In her policy address, the chief executive announced a tax cut from 16.5 per cent to 8.25 per cent, for businesses that earn HK$2 million or less in profit.

If Yu’s company maintains the same profit level next year, Skytree’s tax payment will decrease from HK$165,000 to HK$82,500. Yu said he welcomed any savings but it would not spur significant investment.

Carrie Lam says tax breaks on profits and R&D among measures to keep Hong Kong competitive

“We can use the money to buy some equipment, and that’s all,” Yu said. On whether he could put the money towards manpower, Yu said that the company would save HK$6,875 a month, which is not enough to hire an extra person.
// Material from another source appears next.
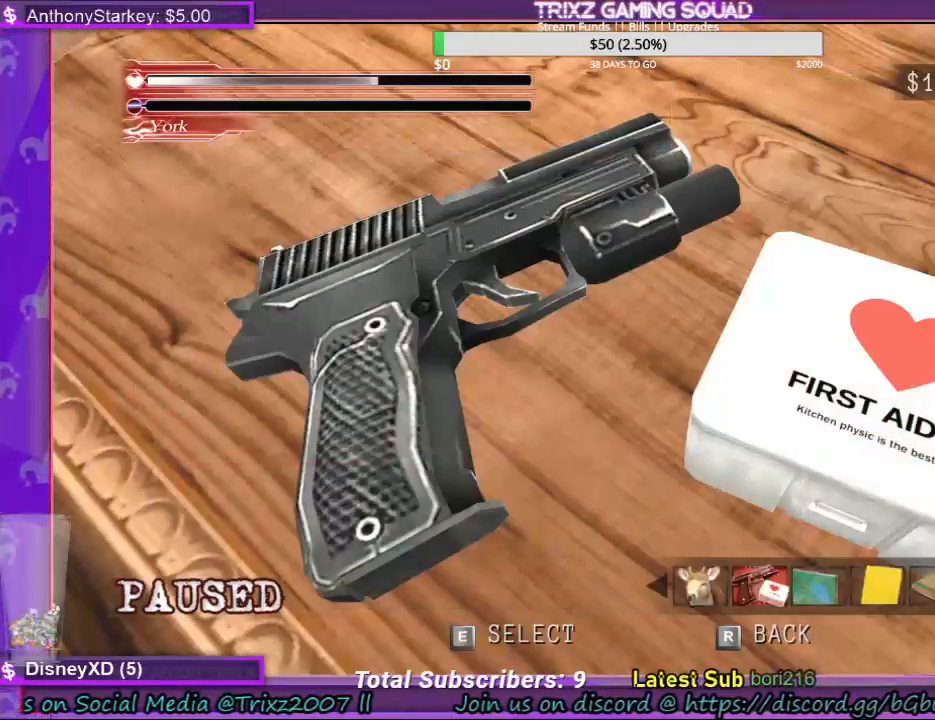
{"keys": [], "mouse": [], "events": [[67, "r", "up"], [167, "r", "down"], [234, "r", "up"], [300, "r", "down"], [434, "r", "up"]]}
Yu had more praise for the tax breaks to promote investment in R&D.

For the first HK$2 million, companies can get a 300 per cent tax deduction. For expenditure beyond the HK$2 million benchmark, there will be a 200 per cent tax deduction. Currently, companies enjoy a 100 per cent deduction for R&D expenses.

Yu said that while most start-ups would earn back their founder equity over time, they might not earn enough to plough new funds into the business. But, the tax deduction would encourage more founders to invest in new R&D, he said.

Hong Kong needs to throw more caution to the wind when it comes to backing start-ups

Overall, Yu gave a thumbs-up to the new policy measures, pointing out that there was “no support at all” from the government a decade ago. He asked that the government also look at helping start-ups secure funding, as a way to jump-start their success.